Empirical Study

Contributions

  1. A manual study of online code clones:
    We used two clone detection tools to discover 2,289 similar code snippet pairs between 72,365 Java code snippets obtained from Stack Overflow’s accepted answers and 111 Java open source projects from the curated Qualitas corpus. We manually classified all of them.

  2. An investigation of toxic code snippets on Stack Overflow:
    Our study shows that from the 2,289 online clones, at least 328 have been copied from open source projects or external online sources to Stack Overflow, potentially violating software licenses. For 153 of them, we found evidence that they have been copied from a specific open source project. 100 of them we found to be outdated.

  3. Awareness of Stack Overflow answerers and visitors to toxic code snippets:
    We performed two online surveys and collected answers from 201 highly-ranked Stack Overflow users and 87 Stack Overflow visitors. We found that the answerers cloned code snippets from open source projects to Stack Overflow answers. While Stack Overflow answerers are aware of their outdated code snippets, 19% of the participants rarely or never fix the code. 99% of the answerers never include a software license in their snippets and 69% never check for licensing conflicts between the cloned code snippets and Stack Overflow’s CC BY-SA 3.0. A survey of 87 Stack Overflow visitors shows that they experienced several issues from Stack Overflow answers: mismatched solutions, outdated solutions, incorrect solutions, and buggy code. 85% of them are not aware of CC BY-SA 3.0 license enforced by Stack Overflow, and 66% never check for license conflicts when reusing code snippets.

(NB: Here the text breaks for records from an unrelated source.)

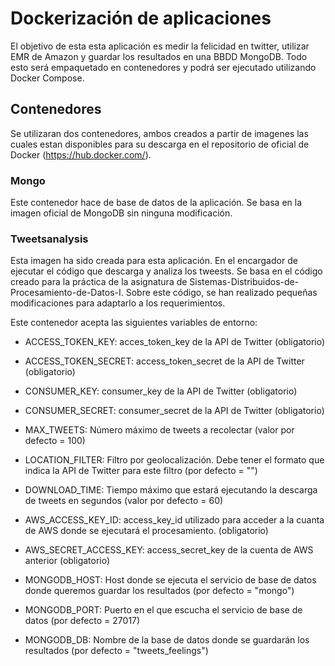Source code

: # Dockerización de aplicaciones

El objetivo de esta esta aplicación es medir la felicidad en twitter, utilizar EMR de Amazon y guardar los resultados en una BBDD MongoDB. Todo esto será empaquetado en contenedores y podrá ser ejecutado utilizando Docker Compose.

## Contenedores

Se utilizaran dos contenedores, ambos creados a partir de imagenes las cuales estan disponibles para su descarga en el repositorio de oficial de Docker (https://hub.docker.com/).

### Mongo

Este contenedor hace de base de datos de la aplicación. Se basa en la imagen oficial de MongoDB sin ninguna modificación.

### Tweetsanalysis

Esta imagen ha sido creada para esta aplicación. En el encargador de ejecutar el código que descarga y analiza los tweests. Se basa en el código creado para la práctica de la asignatura de Sistemas-Distribuidos-de-Procesamiento-de-Datos-I. Sobre este código, se han realizado pequeñas modificaciones para adaptarlo a los requerimientos.

Este contenedor acepta las siguientes variables de entorno:

 * ACCESS_TOKEN_KEY: acces_token_key de la API de Twitter (obligatorio)
 * ACCESS_TOKEN_SECRET: access_token_secret  de la API de Twitter (obligatorio)
 * CONSUMER_KEY: consumer_key de la API de Twitter (obligatorio)
 * CONSUMER_SECRET: consumer_secret de la API de Twitter (obligatorio)
 * MAX_TWEETS: Número máximo de tweets a recolectar (valor por defecto = 100)
 * LOCATION_FILTER: Filtro por geolocalización. Debe tener el formato que indica la API de Twitter para este filtro (por defecto = "")
 * DOWNLOAD_TIME: Tiempo máximo que estará ejecutando la descarga de tweets en segundos (valor por defecto = 60)

 * AWS_ACCESS_KEY_ID: access_key_id utilizado para acceder a la cuanta de AWS donde se ejecutará el procesamiento. (obligatorio)
 * AWS_SECRET_ACCESS_KEY: access_secret_key de la cuenta de AWS anterior (obligatorio)

 * MONGODB_HOST: Host donde se ejecuta el servicio de base de datos donde queremos guardar los resultados (por defecto = "mongo")
 * MONGODB_PORT: Puerto en el que escucha el servicio de base de datos (por defecto = 27017)
 * MONGODB_DB: Nombre de la base de datos donde se guardarán los resultados (por defecto = "tweets_feelings")
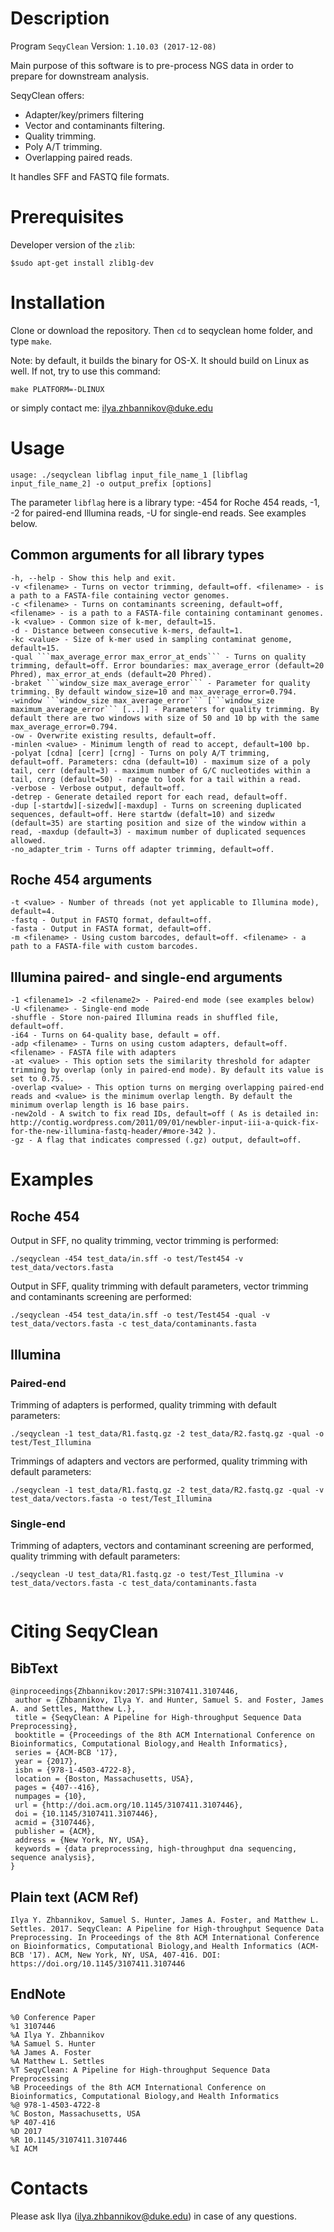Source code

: # Description

Program ```SeqyClean```
Version: ```1.10.03 (2017-12-08)```

Main purpose of this software is to pre-process NGS data in order to prepare for downstream analysis.

SeqyClean offers:

* Adapter/key/primers filtering
* Vector and contaminants filtering.
* Quality trimming.
* Poly A/T trimming.
* Overlapping paired reads.

It handles SFF and FASTQ file formats.

# Prerequisites

Developer version of the ```zlib```:

```
$sudo apt-get install zlib1g-dev
```

# Installation

Clone or download the repository. Then ```cd``` to seqyclean home folder, and type ```make```.


Note: by default, it builds the binary for OS-X. It should build on Linux as well. If not, try to use this command:

```make PLATFORM=-DLINUX```

or simply contact me: ilya.zhbannikov@duke.edu

# Usage
  
```
usage: ./seqyclean libflag input_file_name_1 [libflag input_file_name_2] -o output_prefix [options]
```

The parameter ```libflag``` here is a library type: -454 for Roche 454 reads, -1, -2 for paired-end Illumina reads, -U for single-end reads. See examples below.
            
## Common arguments for all library types

```
-h, --help - Show this help and exit.
-v <filename> - Turns on vector trimming, default=off. <filename> - is a path to a FASTA-file containing vector genomes.
-c <filename> - Turns on contaminants screening, default=off, <filename> - is a path to a FASTA-file containing contaminant genomes.
-k <value> - Common size of k-mer, default=15.
-d - Distance between consecutive k-mers, default=1.
-kc <value> - Size of k-mer used in sampling contaminat genome, default=15.
-qual ```max_average_error max_error_at_ends``` - Turns on quality trimming, default=off. Error boundaries: max_average_error (default=20 Phred), max_error_at_ends (default=20 Phred).
-braket ```window_size max_average_error``` - Parameter for quality trimming. By default window_size=10 and max_average_error=0.794.
-window ```window_size max_average_error``` [```window_size maximum_average_error``` [...]] - Parameters for quality trimming. By default there are two windows with size of 50 and 10 bp with the same max_average_error=0.794.
-ow - Overwrite existing results, default=off.
-minlen <value> - Minimum length of read to accept, default=100 bp.
-polyat [cdna] [cerr] [crng] - Turns on poly A/T trimming, default=off. Parameters: cdna (default=10) - maximum size of a poly tail, cerr (default=3) - maximum number of G/C nucleotides within a tail, cnrg (default=50) - range to look for a tail within a read.
-verbose - Verbose output, default=off.
-detrep - Generate detailed report for each read, default=off.
-dup [-startdw][-sizedw][-maxdup] - Turns on screening duplicated sequences, default=off. Here startdw (defalt=10) and sizedw (default=35) are starting position and size of the window within a read, -maxdup (default=3) - maximum number of duplicated sequences allowed.
-no_adapter_trim - Turns off adapter trimming, default=off.
```

## Roche 454 arguments
```
-t <value> - Number of threads (not yet applicable to Illumina mode), default=4.
-fastq - Output in FASTQ format, default=off.
-fasta - Output in FASTA format, default=off.
-m <filename> - Using custom barcodes, default=off. <filename> - a path to a FASTA-file with custom barcodes.
```
## Illumina paired- and single-end arguments
```
-1 <filename1> -2 <filename2> - Paired-end mode (see examples below)
-U <filename> - Single-end mode
-shuffle - Store non-paired Illumina reads in shuffled file, default=off.
-i64 - Turns on 64-quality base, default = off.
-adp <filename> - Turns on using custom adapters, default=off. <filename> - FASTA file with adapters
-at <value> - This option sets the similarity threshold for adapter trimming by overlap (only in paired-end mode). By default its value is set to 0.75.
-overlap <value> - This option turns on merging overlapping paired-end reads and <value> is the minimum overlap length. By default the minimum overlap length is 16 base pairs.
-new2old - A switch to fix read IDs, default=off ( As is detailed in: http://contig.wordpress.com/2011/09/01/newbler-input-iii-a-quick-fix-for-the-new-illumina-fastq-header/#more-342 ).
-gz - A flag that indicates compressed (.gz) output, default=off.
```

# Examples
## Roche 454
Output in SFF, no quality trimming, vector trimming is performed:
```
./seqyclean -454 test_data/in.sff -o test/Test454 -v test_data/vectors.fasta
```
Output in SFF, quality trimming with default parameters, vector trimming and contaminants screening are performed:
```
./seqyclean -454 test_data/in.sff -o test/Test454 -qual -v test_data/vectors.fasta -c test_data/contaminants.fasta
```
## Illumina

### Paired-end
Trimming of adapters is performed, quality trimming with default parameters:
```
./seqyclean -1 test_data/R1.fastq.gz -2 test_data/R2.fastq.gz -qual -o test/Test_Illumina
``` 
   
Trimmings of adapters and vectors are performed, quality trimming with default parameters:
```
./seqyclean -1 test_data/R1.fastq.gz -2 test_data/R2.fastq.gz -qual -v test_data/vectors.fasta -o test/Test_Illumina
```    

### Single-end
Trimming of adapters, vectors and contaminant screening are performed, quality trimming with default parameters:
```
./seqyclean -U test_data/R1.fastq.gz -o test/Test_Illumina -v test_data/vectors.fasta -c test_data/contaminants.fasta
                                
```

# Citing SeqyClean

## BibText
```
@inproceedings{Zhbannikov:2017:SPH:3107411.3107446,
 author = {Zhbannikov, Ilya Y. and Hunter, Samuel S. and Foster, James A. and Settles, Matthew L.},
 title = {SeqyClean: A Pipeline for High-throughput Sequence Data Preprocessing},
 booktitle = {Proceedings of the 8th ACM International Conference on Bioinformatics, Computational Biology,and Health Informatics},
 series = {ACM-BCB '17},
 year = {2017},
 isbn = {978-1-4503-4722-8},
 location = {Boston, Massachusetts, USA},
 pages = {407--416},
 numpages = {10},
 url = {http://doi.acm.org/10.1145/3107411.3107446},
 doi = {10.1145/3107411.3107446},
 acmid = {3107446},
 publisher = {ACM},
 address = {New York, NY, USA},
 keywords = {data preprocessing, high-throughput dna sequencing, sequence analysis},
} 
```

## Plain text (ACM Ref)
```
Ilya Y. Zhbannikov, Samuel S. Hunter, James A. Foster, and Matthew L. Settles. 2017. SeqyClean: A Pipeline for High-throughput Sequence Data Preprocessing. In Proceedings of the 8th ACM International Conference on Bioinformatics, Computational Biology,and Health Informatics (ACM-BCB '17). ACM, New York, NY, USA, 407-416. DOI: https://doi.org/10.1145/3107411.3107446
```

## EndNote
```
%0 Conference Paper
%1 3107446
%A Ilya Y. Zhbannikov
%A Samuel S. Hunter
%A James A. Foster
%A Matthew L. Settles 
%T SeqyClean: A Pipeline for High-throughput Sequence Data Preprocessing
%B Proceedings of the 8th ACM International Conference on Bioinformatics, Computational Biology,and Health Informatics
%@ 978-1-4503-4722-8
%C Boston, Massachusetts, USA
%P 407-416
%D 2017
%R 10.1145/3107411.3107446
%I ACM
```

# Contacts

Please ask Ilya (ilya.zhbannikov@duke.edu) in case of any questions.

  4. An online code clone oracle: The 2,289 manually investigated and validated online clone pairs are available for download here and can be used as a clone oracle.

Research Questions

  1. RQ1 (Stack Overflow answerers’ and visitors’ awareness to toxic code snippets):

    1) How often are Stack Overflow answerers aware of the outdated code and licensing conflicts when they answer a question on Stack Overflow?

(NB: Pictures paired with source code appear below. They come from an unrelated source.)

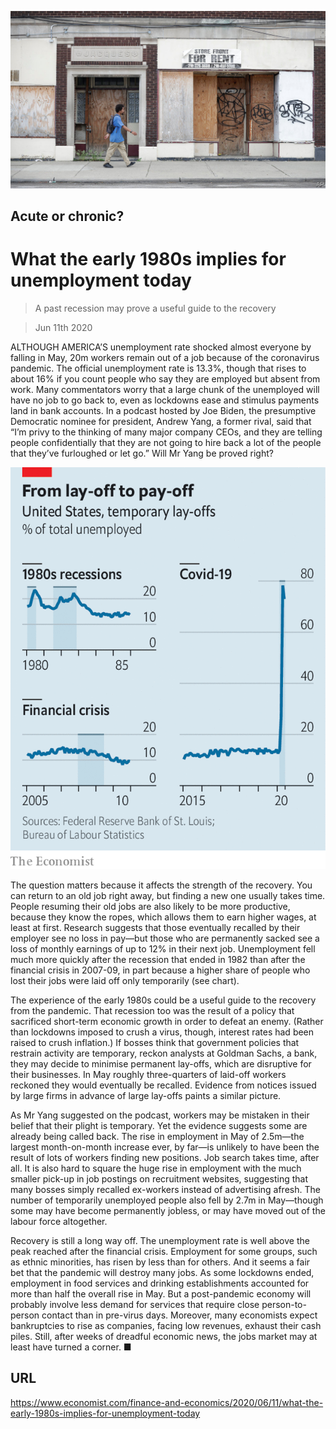 ![](./images/20200613_FNP502_0.jpg)

## Acute or chronic?

# What the early 1980s implies for unemployment today

> A past recession may prove a useful guide to the recovery

> Jun 11th 2020

ALTHOUGH AMERICA’S unemployment rate shocked almost everyone by falling in May, 20m workers remain out of a job because of the coronavirus pandemic. The official unemployment rate is 13.3%, though that rises to about 16% if you count people who say they are employed but absent from work. Many commentators worry that a large chunk of the unemployed will have no job to go back to, even as lockdowns ease and stimulus payments land in bank accounts. In a podcast hosted by Joe Biden, the presumptive Democratic nominee for president, Andrew Yang, a former rival, said that “I’m privy to the thinking of many major company CEOs, and they are telling people confidentially that they are not going to hire back a lot of the people that they’ve furloughed or let go.” Will Mr Yang be proved right?



![](./images/20200613_FNC008.png)

The question matters because it affects the strength of the recovery. You can return to an old job right away, but finding a new one usually takes time. People resuming their old jobs are also likely to be more productive, because they know the ropes, which allows them to earn higher wages, at least at first. Research suggests that those eventually recalled by their employer see no loss in pay—but those who are permanently sacked see a loss of monthly earnings of up to 12% in their next job. Unemployment fell much more quickly after the recession that ended in 1982 than after the financial crisis in 2007-09, in part because a higher share of people who lost their jobs were laid off only temporarily (see chart).

The experience of the early 1980s could be a useful guide to the recovery from the pandemic. That recession too was the result of a policy that sacrificed short-term economic growth in order to defeat an enemy. (Rather than lockdowns imposed to crush a virus, though, interest rates had been raised to crush inflation.) If bosses think that government policies that restrain activity are temporary, reckon analysts at Goldman Sachs, a bank, they may decide to minimise permanent lay-offs, which are disruptive for their businesses. In May roughly three-quarters of laid-off workers reckoned they would eventually be recalled. Evidence from notices issued by large firms in advance of large lay-offs paints a similar picture.

As Mr Yang suggested on the podcast, workers may be mistaken in their belief that their plight is temporary. Yet the evidence suggests some are already being called back. The rise in employment in May of 2.5m—the largest month-on-month increase ever, by far—is unlikely to have been the result of lots of workers finding new positions. Job search takes time, after all. It is also hard to square the huge rise in employment with the much smaller pick-up in job postings on recruitment websites, suggesting that many bosses simply recalled ex-workers instead of advertising afresh. The number of temporarily unemployed people also fell by 2.7m in May—though some may have become permanently jobless, or may have moved out of the labour force altogether.

Recovery is still a long way off. The unemployment rate is well above the peak reached after the financial crisis. Employment for some groups, such as ethnic minorities, has risen by less than for others. And it seems a fair bet that the pandemic will destroy many jobs. As some lockdowns ended, employment in food services and drinking establishments accounted for more than half the overall rise in May. But a post-pandemic economy will probably involve less demand for services that require close person-to-person contact than in pre-virus days. Moreover, many economists expect bankruptcies to rise as companies, facing low revenues, exhaust their cash piles. Still, after weeks of dreadful economic news, the jobs market may at least have turned a corner. ■

## URL

https://www.economist.com/finance-and-economics/2020/06/11/what-the-early-1980s-implies-for-unemployment-today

    2) How often do Stack Overflow visitors experience the outdated code and licensing conflicts when they reuse code in an answer from Stack Overflow?

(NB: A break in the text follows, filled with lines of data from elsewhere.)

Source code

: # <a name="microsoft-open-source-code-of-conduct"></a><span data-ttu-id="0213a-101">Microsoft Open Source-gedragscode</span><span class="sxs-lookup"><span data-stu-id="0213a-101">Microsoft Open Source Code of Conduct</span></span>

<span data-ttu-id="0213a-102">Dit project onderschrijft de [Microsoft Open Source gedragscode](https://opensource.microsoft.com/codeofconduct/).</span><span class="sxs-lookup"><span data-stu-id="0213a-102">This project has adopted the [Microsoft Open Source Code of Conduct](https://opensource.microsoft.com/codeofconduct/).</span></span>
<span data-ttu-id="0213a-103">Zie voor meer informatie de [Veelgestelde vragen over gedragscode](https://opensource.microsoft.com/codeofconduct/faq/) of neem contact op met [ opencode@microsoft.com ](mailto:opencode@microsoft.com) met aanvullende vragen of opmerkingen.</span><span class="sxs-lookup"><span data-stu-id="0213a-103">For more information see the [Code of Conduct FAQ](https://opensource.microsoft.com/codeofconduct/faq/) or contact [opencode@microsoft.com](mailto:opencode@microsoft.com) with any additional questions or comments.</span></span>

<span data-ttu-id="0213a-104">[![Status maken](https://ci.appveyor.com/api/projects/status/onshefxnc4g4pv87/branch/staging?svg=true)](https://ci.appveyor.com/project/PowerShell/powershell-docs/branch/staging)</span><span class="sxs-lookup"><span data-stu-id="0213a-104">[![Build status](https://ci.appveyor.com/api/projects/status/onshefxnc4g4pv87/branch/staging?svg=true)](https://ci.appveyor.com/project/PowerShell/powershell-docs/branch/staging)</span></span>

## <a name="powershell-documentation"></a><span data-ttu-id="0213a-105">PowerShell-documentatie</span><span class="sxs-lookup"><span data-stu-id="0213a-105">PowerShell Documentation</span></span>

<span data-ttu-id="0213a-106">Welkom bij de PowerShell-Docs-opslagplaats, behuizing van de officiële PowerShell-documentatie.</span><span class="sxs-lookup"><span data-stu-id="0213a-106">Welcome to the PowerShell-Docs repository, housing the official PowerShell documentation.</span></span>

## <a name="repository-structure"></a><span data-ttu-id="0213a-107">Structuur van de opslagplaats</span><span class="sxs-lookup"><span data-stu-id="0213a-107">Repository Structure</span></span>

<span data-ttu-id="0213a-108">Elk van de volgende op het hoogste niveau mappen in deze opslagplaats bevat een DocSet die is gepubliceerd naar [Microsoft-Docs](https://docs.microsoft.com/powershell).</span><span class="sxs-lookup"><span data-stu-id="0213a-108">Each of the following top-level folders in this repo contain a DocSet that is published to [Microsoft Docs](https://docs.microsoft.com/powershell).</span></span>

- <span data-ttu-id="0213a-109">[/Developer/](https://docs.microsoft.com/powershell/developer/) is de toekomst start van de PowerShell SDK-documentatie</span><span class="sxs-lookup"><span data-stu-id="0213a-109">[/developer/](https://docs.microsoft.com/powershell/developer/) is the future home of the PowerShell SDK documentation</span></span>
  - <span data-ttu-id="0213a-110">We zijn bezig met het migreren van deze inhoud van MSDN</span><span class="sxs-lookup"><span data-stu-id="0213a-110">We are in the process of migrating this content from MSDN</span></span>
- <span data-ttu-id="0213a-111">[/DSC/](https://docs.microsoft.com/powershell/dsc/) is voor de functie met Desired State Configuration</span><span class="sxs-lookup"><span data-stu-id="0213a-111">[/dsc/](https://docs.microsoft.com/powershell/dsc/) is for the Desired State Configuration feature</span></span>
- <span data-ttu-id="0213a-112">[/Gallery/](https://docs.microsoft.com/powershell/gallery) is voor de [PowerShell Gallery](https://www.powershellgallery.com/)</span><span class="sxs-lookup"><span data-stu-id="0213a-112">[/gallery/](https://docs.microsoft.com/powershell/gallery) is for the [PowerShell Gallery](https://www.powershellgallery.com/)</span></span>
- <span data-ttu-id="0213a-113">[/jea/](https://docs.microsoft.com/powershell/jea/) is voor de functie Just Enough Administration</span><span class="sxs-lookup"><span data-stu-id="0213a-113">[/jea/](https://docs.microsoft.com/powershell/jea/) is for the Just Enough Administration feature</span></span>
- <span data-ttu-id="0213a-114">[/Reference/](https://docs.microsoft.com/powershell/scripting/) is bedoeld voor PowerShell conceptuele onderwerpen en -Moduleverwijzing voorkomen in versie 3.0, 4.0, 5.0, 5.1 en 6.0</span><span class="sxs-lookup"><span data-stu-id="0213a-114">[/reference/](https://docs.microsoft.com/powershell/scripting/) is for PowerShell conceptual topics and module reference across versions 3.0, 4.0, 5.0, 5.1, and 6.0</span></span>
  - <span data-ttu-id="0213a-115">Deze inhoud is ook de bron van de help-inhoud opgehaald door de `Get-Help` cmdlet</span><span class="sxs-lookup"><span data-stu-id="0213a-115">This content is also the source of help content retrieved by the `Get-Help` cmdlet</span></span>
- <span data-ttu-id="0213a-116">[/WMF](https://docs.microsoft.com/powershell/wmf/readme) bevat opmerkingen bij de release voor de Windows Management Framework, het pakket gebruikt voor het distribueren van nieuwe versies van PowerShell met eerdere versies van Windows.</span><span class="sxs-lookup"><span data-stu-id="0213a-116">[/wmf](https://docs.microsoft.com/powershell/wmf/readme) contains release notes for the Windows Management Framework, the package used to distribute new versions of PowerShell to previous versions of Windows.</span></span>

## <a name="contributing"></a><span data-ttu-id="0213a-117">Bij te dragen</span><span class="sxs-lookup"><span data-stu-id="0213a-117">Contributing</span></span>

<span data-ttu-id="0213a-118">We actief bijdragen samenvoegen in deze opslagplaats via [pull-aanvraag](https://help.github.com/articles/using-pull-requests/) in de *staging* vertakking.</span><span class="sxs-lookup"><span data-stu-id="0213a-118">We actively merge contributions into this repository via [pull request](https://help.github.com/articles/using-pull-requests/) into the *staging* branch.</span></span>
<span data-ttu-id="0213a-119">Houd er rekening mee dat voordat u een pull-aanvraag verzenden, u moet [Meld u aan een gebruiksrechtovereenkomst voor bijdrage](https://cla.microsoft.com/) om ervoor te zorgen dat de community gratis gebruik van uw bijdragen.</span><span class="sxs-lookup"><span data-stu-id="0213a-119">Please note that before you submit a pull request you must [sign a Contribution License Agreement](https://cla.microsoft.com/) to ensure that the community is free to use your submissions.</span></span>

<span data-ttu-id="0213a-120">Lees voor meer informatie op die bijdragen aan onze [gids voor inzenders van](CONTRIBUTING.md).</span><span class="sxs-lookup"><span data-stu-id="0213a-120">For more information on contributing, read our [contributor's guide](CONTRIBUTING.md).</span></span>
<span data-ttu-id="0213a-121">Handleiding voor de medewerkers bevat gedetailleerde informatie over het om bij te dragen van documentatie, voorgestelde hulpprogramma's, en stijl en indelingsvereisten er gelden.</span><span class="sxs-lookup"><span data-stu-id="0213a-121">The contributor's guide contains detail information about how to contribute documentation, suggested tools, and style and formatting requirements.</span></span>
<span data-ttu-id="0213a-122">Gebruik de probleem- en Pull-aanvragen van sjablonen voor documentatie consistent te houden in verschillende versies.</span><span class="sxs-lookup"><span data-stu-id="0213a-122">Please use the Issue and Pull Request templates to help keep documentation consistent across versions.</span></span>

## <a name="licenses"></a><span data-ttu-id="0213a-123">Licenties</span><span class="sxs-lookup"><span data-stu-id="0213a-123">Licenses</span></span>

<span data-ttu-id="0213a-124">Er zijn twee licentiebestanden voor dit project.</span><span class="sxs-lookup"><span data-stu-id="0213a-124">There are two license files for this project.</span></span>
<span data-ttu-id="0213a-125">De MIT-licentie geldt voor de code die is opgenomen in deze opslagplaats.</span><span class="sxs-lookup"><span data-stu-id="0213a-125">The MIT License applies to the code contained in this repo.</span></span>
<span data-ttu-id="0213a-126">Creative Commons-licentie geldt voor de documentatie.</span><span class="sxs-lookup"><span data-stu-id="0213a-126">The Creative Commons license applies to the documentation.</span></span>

    We surveyed 201 high-reputation Stack Overflow answerers and 87 Stack Overflow visitors to study their awareness of the two issues.

  2. RQ2 (Online code clones):

    To what extent is source code cloned between Stack Overflow and open source projects?

    We quantitatively measured the number of online code clones between Stack Overflow and open source projects to understand the scale of the problem.

  3. RQ3 (Patterns of online code clones):

    How do online code clones occur?

    We categorised online clones into seven categories allowing insights into how online code clones are created.

  4. RQ4 (Outdated online code clones):

    Are online code clones up-to-date compared to their counterparts in the original projects?

    We were interested in the outdated Stack Overflow code examples since users are poten- tially reusing them.

  5. RQ5 (Software licensing violation):

    How often do license conflicts occur between Stack Overflow clones and their originals?

    We investigated whether the reuse of online code clones can cause software developers to violate licenses.